____ LISTED RECORDS

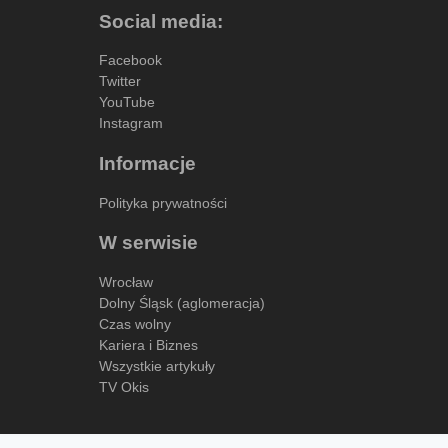
Social media:
Facebook
Twitter
YouTube
Instagram
Informacje
Polityka prywatności
W serwisie
Wrocław
Dolny Śląsk (aglomeracja)
Czas wolny
Kariera i Biznes
Wszystkie artykuły
TV Okis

________

What you return must match each record exactly and contain no images.

Social media:
Facebook
Twitter
YouTube
Instagram
Informacje
Polityka prywatności
W serwisie
Wrocław
Dolny Śląsk (aglomeracja)
Czas wolny
Kariera i Biznes
Wszystkie artykuły
TV Okis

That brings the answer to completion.